= Juntree Siriboonrod =

Thai writer

Juntree Siriboonrod (จันตรี ศิริบุญรอด; (March 31, 1917 –) was a Thai novelist. He is regarded as the "father of Thai science fiction".

== Life ==

Juntree began his career as a civil servant in the Mineral Fuels Division (now the Department of Mineral Fuels of the Ministry of Energy) of the Thai government. He began writing novels and science-related articles in limited circulation as a senior high school science teacher at the Kenneth Mackensie School in Lampang Province. In 1945, he collaborated on the magazine Witthayasat Mahatsachan alongside Dr Preecha Amatyakul, then Assistant Secretariat of the Science Society of Thailand. Under this name he published works of science fiction, science-related articles and biographies on scientists, continuing to do so until his resignation in 1959.

== Works ==

1. Lok Thalom
2. Phu Dap Duang Athit*
3. Phu Phop Phaendin*
4. Manut Khu
5. Phu Sang Anakhot
Works marked with an asterisk were selected for the 88 Good Thai Science Books list.

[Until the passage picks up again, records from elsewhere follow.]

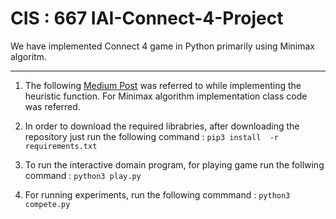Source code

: # CIS : 667 IAI-Connect-4-Project

We have implemented Connect 4 game in Python primarily using Minimax algoritm.
***
1. The following [Medium Post](https://medium.com/analytics-vidhya/artificial-intelligence-at-play-connect-four-minimax-algorithm-explained-3b5fc32e4a4f) was referred to while implementing the heuristic function. For Minimax algorithm implementation class code was referred.

2. In order to download the required librabries, after downloading the repository just run the following command : `pip3 install  -r requirements.txt`

3. To run the interactive domain program, for playing game run the follwing command : `python3 play.py`

4. For running experiments, run the following commmand : `python3 compete.py`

== Juntree Siriboonrod Award ==

In 2005, Nanmee Books Co. Ltd. along with the Science Writers & Publisher Forum (SciPub), the Science Society of Thailand Under the Patronage of His Majesty the King, the Junior Science Talent Project (JSTP) and the Thailand National Science and Technology Development Agency established the Juntree Siriboonrod Award for achievements in the field of Thai science fiction.